→ **EXERCISE OBJECTIVE**
Word for word, the listing below should be printed again.

*** Begin section ***

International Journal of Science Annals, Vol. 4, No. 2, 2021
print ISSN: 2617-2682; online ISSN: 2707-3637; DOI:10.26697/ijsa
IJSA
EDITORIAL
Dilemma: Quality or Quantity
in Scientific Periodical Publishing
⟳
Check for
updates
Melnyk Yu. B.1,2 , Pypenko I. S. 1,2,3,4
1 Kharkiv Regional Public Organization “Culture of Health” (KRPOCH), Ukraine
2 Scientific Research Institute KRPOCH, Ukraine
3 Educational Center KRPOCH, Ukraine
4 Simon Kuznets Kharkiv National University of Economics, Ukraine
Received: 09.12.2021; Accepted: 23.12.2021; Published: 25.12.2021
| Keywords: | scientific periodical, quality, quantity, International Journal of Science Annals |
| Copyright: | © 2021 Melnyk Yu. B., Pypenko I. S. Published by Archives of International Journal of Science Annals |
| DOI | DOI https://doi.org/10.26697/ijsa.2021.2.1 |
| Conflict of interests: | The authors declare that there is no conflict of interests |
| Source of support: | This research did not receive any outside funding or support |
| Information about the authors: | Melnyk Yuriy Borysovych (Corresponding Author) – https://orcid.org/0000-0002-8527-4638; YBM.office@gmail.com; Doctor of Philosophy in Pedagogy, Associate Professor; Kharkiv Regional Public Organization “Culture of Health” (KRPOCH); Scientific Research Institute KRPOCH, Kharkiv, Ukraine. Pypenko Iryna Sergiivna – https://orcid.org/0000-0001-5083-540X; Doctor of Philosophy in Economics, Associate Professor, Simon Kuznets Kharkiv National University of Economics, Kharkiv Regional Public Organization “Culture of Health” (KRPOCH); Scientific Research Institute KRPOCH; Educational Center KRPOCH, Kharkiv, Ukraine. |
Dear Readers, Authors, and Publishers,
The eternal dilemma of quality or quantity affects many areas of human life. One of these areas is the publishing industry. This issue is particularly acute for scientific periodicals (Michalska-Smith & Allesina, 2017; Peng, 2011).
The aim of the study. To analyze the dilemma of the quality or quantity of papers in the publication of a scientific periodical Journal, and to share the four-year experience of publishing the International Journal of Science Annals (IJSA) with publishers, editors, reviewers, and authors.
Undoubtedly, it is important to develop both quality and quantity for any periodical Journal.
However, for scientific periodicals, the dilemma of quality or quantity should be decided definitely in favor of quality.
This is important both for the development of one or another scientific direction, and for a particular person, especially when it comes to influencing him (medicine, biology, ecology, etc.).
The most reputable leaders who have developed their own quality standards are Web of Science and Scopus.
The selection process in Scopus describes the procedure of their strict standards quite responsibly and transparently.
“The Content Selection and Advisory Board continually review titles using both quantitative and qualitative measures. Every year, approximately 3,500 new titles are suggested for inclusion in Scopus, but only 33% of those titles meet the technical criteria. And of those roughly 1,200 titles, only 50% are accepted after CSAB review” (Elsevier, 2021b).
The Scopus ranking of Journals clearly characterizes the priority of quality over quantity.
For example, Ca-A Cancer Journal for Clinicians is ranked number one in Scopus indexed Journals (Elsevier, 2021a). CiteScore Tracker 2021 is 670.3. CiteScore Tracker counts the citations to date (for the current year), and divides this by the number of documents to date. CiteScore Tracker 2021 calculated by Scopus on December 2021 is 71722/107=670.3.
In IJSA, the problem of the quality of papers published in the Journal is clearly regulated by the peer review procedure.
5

*** End section ***

→ **PROBLEM SOLUTION**
International Journal of Science Annals, Vol. 4, No. 2, 2021
print ISSN: 2617-2682; online ISSN: 2707-3637; DOI:10.26697/ijsa
IJSA
EDITORIAL
Dilemma: Quality or Quantity
in Scientific Periodical Publishing
⟳
Check for
updates
Melnyk Yu. B.1,2 , Pypenko I. S. 1,2,3,4
1 Kharkiv Regional Public Organization “Culture of Health” (KRPOCH), Ukraine
2 Scientific Research Institute KRPOCH, Ukraine
3 Educational Center KRPOCH, Ukraine
4 Simon Kuznets Kharkiv National University of Economics, Ukraine
Received: 09.12.2021; Accepted: 23.12.2021; Published: 25.12.2021
| Keywords: | scientific periodical, quality, quantity, International Journal of Science Annals |
| Copyright: | © 2021 Melnyk Yu. B., Pypenko I. S. Published by Archives of International Journal of Science Annals |
| DOI | DOI https://doi.org/10.26697/ijsa.2021.2.1 |
| Conflict of interests: | The authors declare that there is no conflict of interests |
| Source of support: | This research did not receive any outside funding or support |
| Information about the authors: | Melnyk Yuriy Borysovych (Corresponding Author) – https://orcid.org/0000-0002-8527-4638; YBM.office@gmail.com; Doctor of Philosophy in Pedagogy, Associate Professor; Kharkiv Regional Public Organization “Culture of Health” (KRPOCH); Scientific Research Institute KRPOCH, Kharkiv, Ukraine. Pypenko Iryna Sergiivna – https://orcid.org/0000-0001-5083-540X; Doctor of Philosophy in Economics, Associate Professor, Simon Kuznets Kharkiv National University of Economics, Kharkiv Regional Public Organization “Culture of Health” (KRPOCH); Scientific Research Institute KRPOCH; Educational Center KRPOCH, Kharkiv, Ukraine. |
Dear Readers, Authors, and Publishers,
The eternal dilemma of quality or quantity affects many areas of human life. One of these areas is the publishing industry. This issue is particularly acute for scientific periodicals (Michalska-Smith & Allesina, 2017; Peng, 2011).
The aim of the study. To analyze the dilemma of the quality or quantity of papers in the publication of a scientific periodical Journal, and to share the four-year experience of publishing the International Journal of Science Annals (IJSA) with publishers, editors, reviewers, and authors.
Undoubtedly, it is important to develop both quality and quantity for any periodical Journal.
However, for scientific periodicals, the dilemma of quality or quantity should be decided definitely in favor of quality.
This is important both for the development of one or another scientific direction, and for a particular person, especially when it comes to influencing him (medicine, biology, ecology, etc.).
The most reputable leaders who have developed their own quality standards are Web of Science and Scopus.
The selection process in Scopus describes the procedure of their strict standards quite responsibly and transparently.
“The Content Selection and Advisory Board continually review titles using both quantitative and qualitative measures. Every year, approximately 3,500 new titles are suggested for inclusion in Scopus, but only 33% of those titles meet the technical criteria. And of those roughly 1,200 titles, only 50% are accepted after CSAB review” (Elsevier, 2021b).
The Scopus ranking of Journals clearly characterizes the priority of quality over quantity.
For example, Ca-A Cancer Journal for Clinicians is ranked number one in Scopus indexed Journals (Elsevier, 2021a). CiteScore Tracker 2021 is 670.3. CiteScore Tracker counts the citations to date (for the current year), and divides this by the number of documents to date. CiteScore Tracker 2021 calculated by Scopus on December 2021 is 71722/107=670.3.
In IJSA, the problem of the quality of papers published in the Journal is clearly regulated by the peer review procedure.
5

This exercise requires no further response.